## [TAREA PENDIENTE]
Indica si cada afirmación concuerda con el texto sobre Trump y el Nobel, contestando sí o no y citando textualmente las palabras que lo deciden. 1. Trump ha dicho que no ganar el Nobel sería una ofensa para América. 2. Según diplomáticos noruegos, el plan de Trump ya está implementado. 3. Los corredores humanitarios se describen como suficientes.

## [BLOQUE DE TEXTO]
Trump no oculta que quiere ganar el Nobel
A diferencia de otros candidatos, Trump no se esconde tras el pudor de la modestia. Ha declarado, sin rodeos, que merece el Nobel y que “sería una gran ofensa para América” si no lo gana. En los últimos meses, ha multiplicado sus gestos diplomáticos, encadenando mediaciones exprés entre países históricamente enfrentados —India y Pakistán, Egipto y Etiopía, Serbia y Kosovo— con una rapidez más televisiva que diplomática. Pero su gran apuesta era Gaza. Allí, tras dos años de guerra, su nombre aparece vinculado a una paz y a un canje de rehenes que podría detener la hemorragia humanitaria.
El primer ministro israelí, Benjamín Netanyahu, anuncia la nominación de Donald Trump para el Nobel de la Paz
Los hechos, sin embargo, son menos nítidos que el relato. El plan de Trump, según diplomáticos noruegos consultados por Al Jazeera, es un conjunto de promesas aún sin implementar. La tregua parece frágil; los corredores humanitarios son insuficientes; la reconstrucción, lejana. Y el papel de Estados Unidos sigue siendo ambiguo al proveer armas y, al mismo tiempo, mediar en el fin de la guerra.

Registros de una fuente de datos:
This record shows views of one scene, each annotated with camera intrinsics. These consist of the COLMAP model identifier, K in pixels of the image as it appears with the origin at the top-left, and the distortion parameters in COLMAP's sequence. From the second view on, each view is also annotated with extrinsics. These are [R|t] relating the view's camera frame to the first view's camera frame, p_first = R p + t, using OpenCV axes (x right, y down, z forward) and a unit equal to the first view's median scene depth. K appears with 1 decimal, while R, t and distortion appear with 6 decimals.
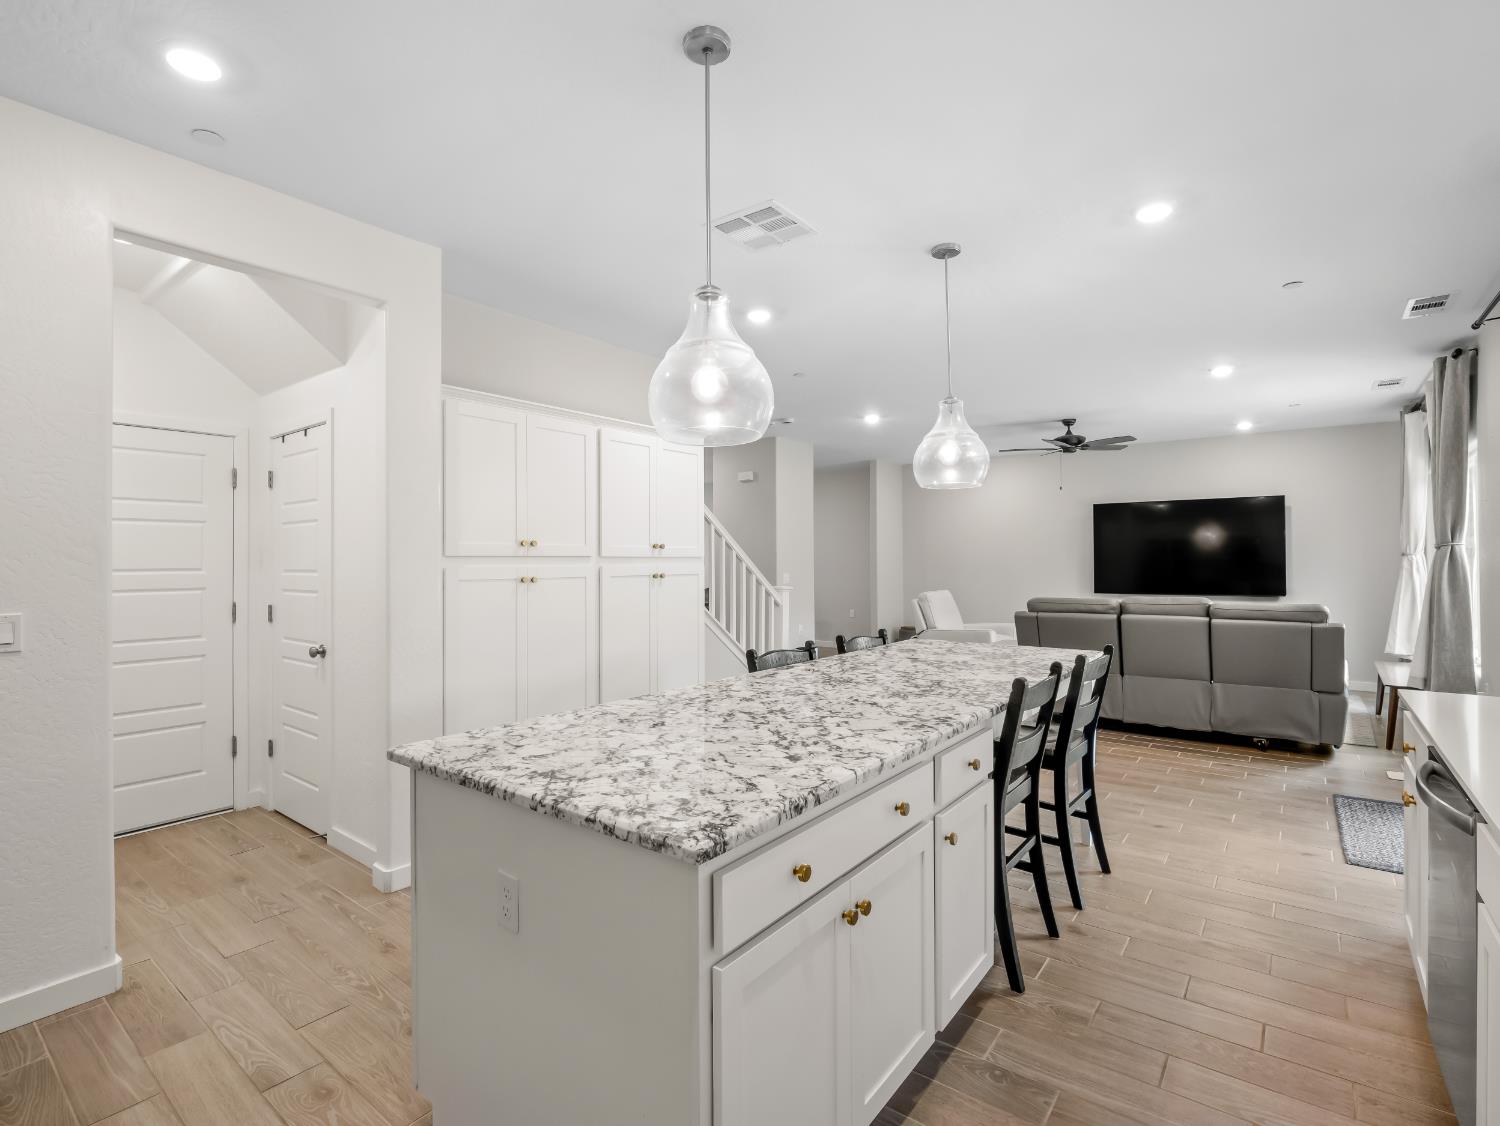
lens RADIAL K [[717.6, 0, 747.4], [0, 717.6, 555.9], [0, 0, 1]] dist [-0.002277, -0.000226]
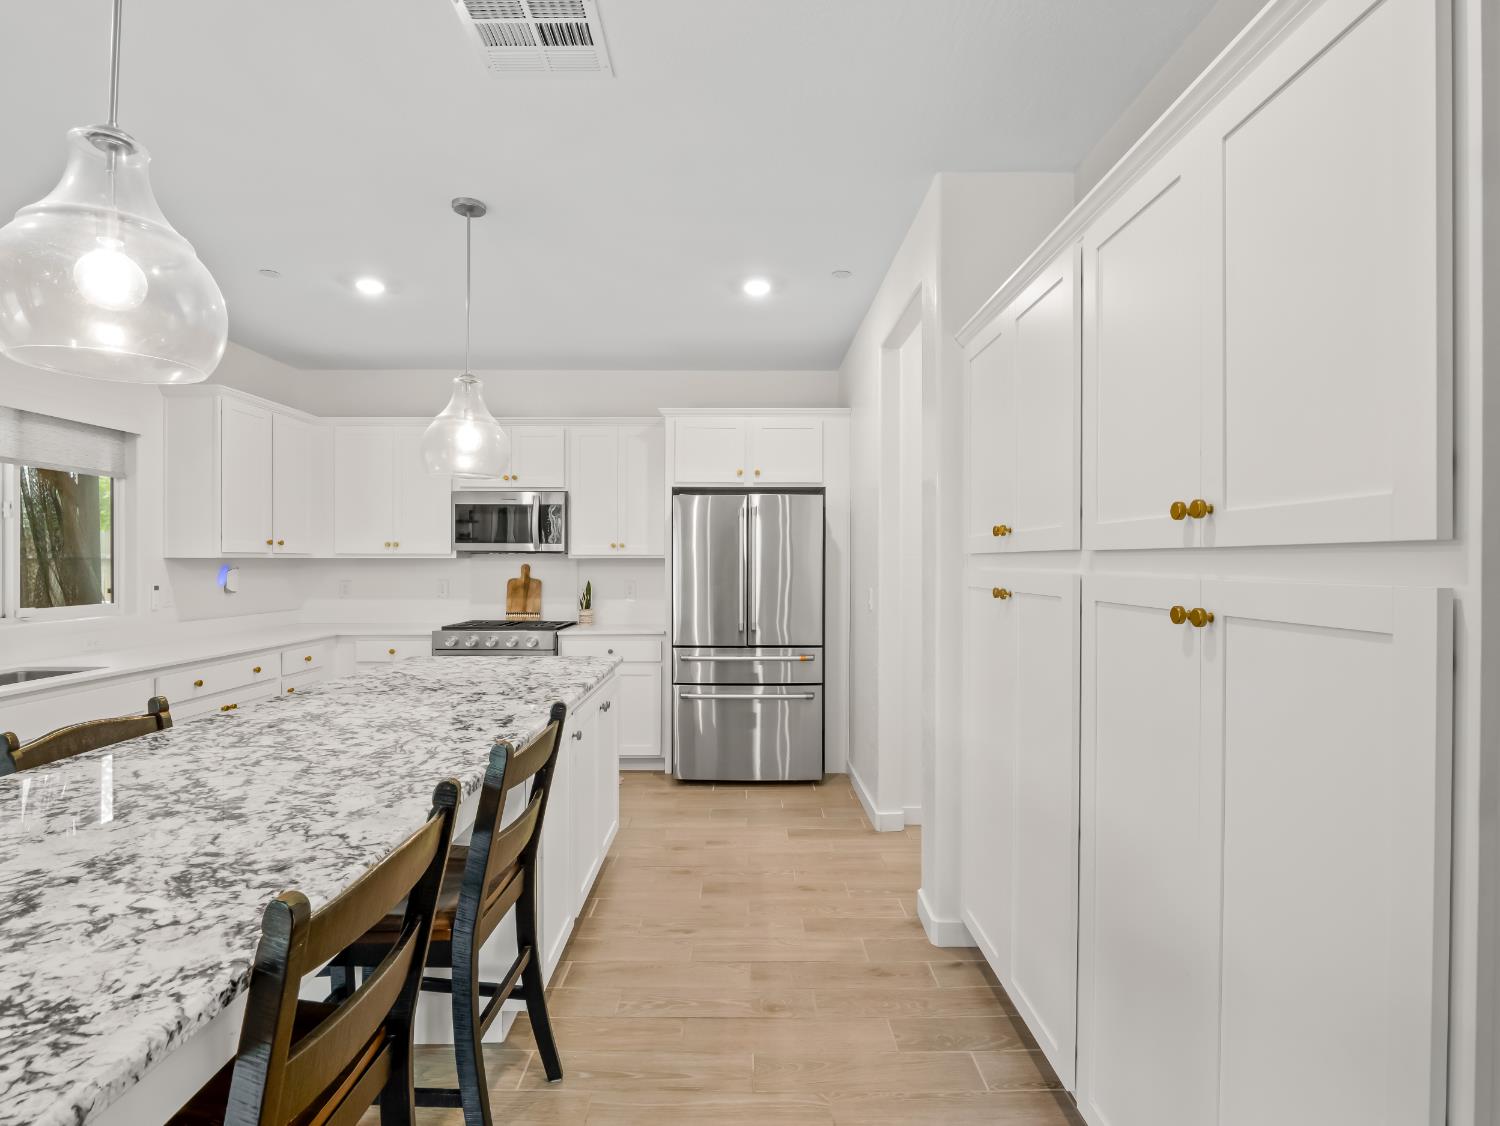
lens RADIAL K [[733.4, 0, 742.0], [0, 733.4, 563.2], [0, 0, 1]] dist [-0.011847, -0.000738]
pose [[-0.789917, 0.006397, -0.613180, 0.189687], [0.006657, 0.999976, 0.001856, 0.005801], [0.613177, -0.002616, -0.789941, 1.121613]]
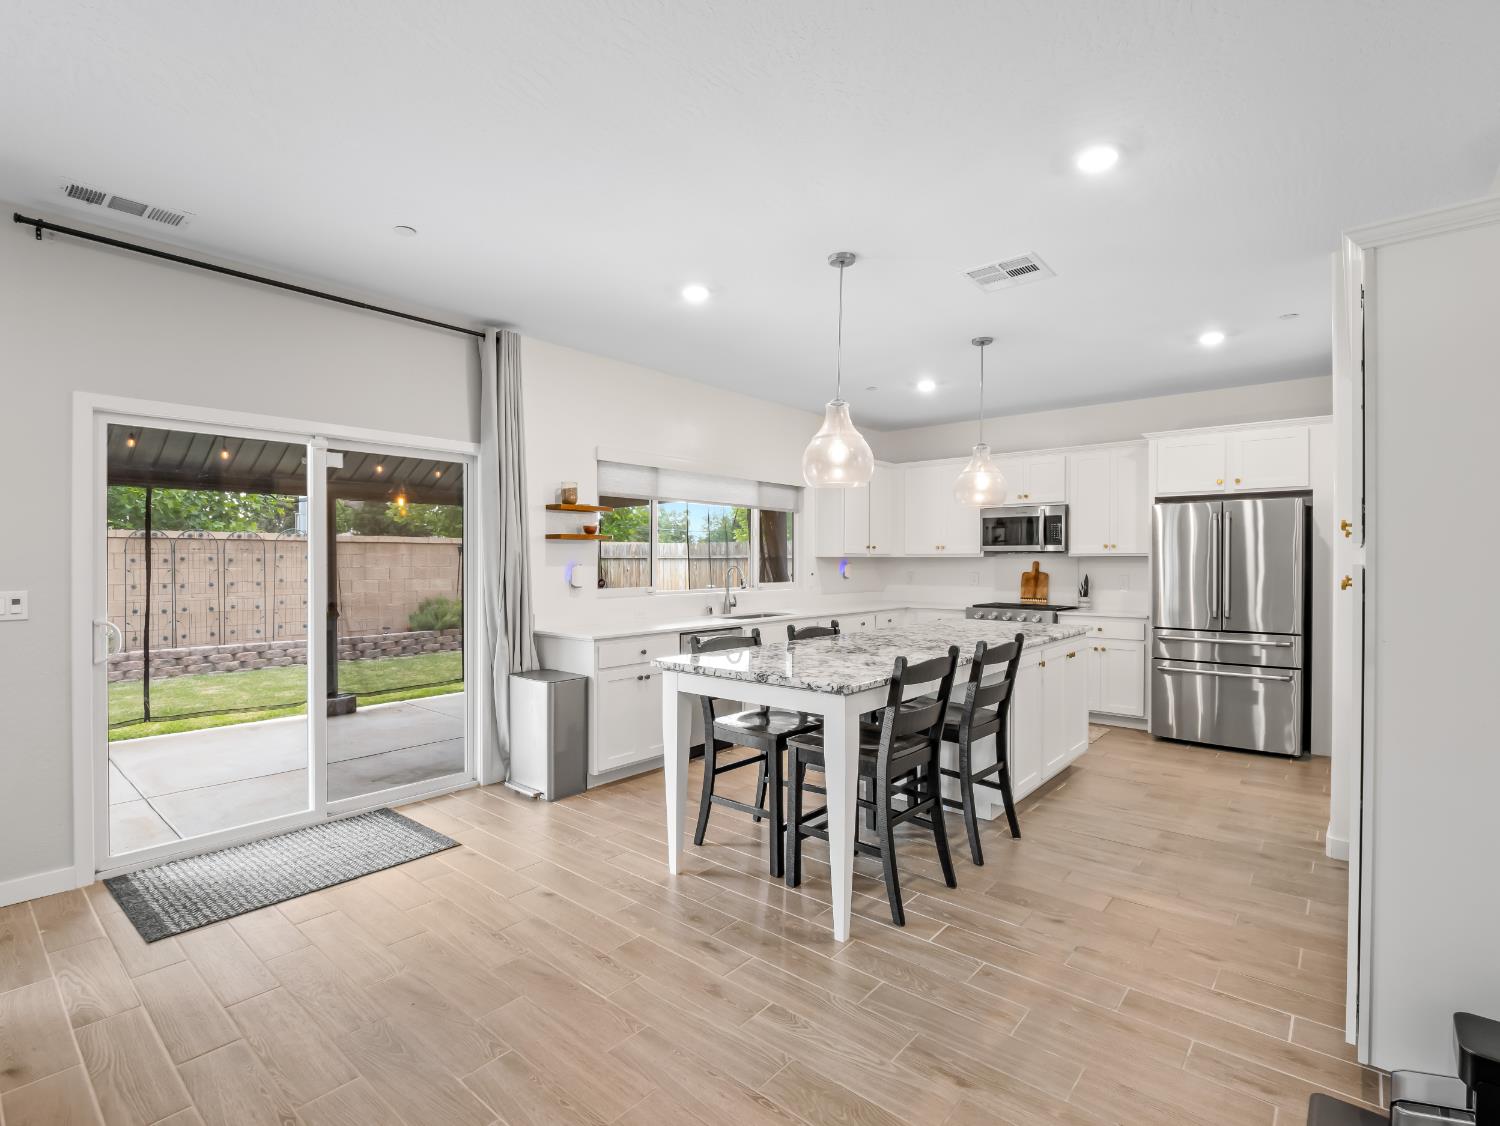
lens RADIAL K [[727.7, 0, 749.0], [0, 727.7, 559.9], [0, 0, 1]] dist [-0.003747, -0.000743]
pose [[-0.998731, 0.004063, 0.050203, 0.267822], [0.003700, 0.999966, -0.007327, 0.013781], [-0.050231, -0.007132, -0.998712, 1.536412]]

## [CUADRO DE RESPUESTA]
1. Sí: «sería una gran ofensa para América».
2. No: «es un conjunto de promesas aún sin implementar».
3. No: «los corredores humanitarios son insuficientes».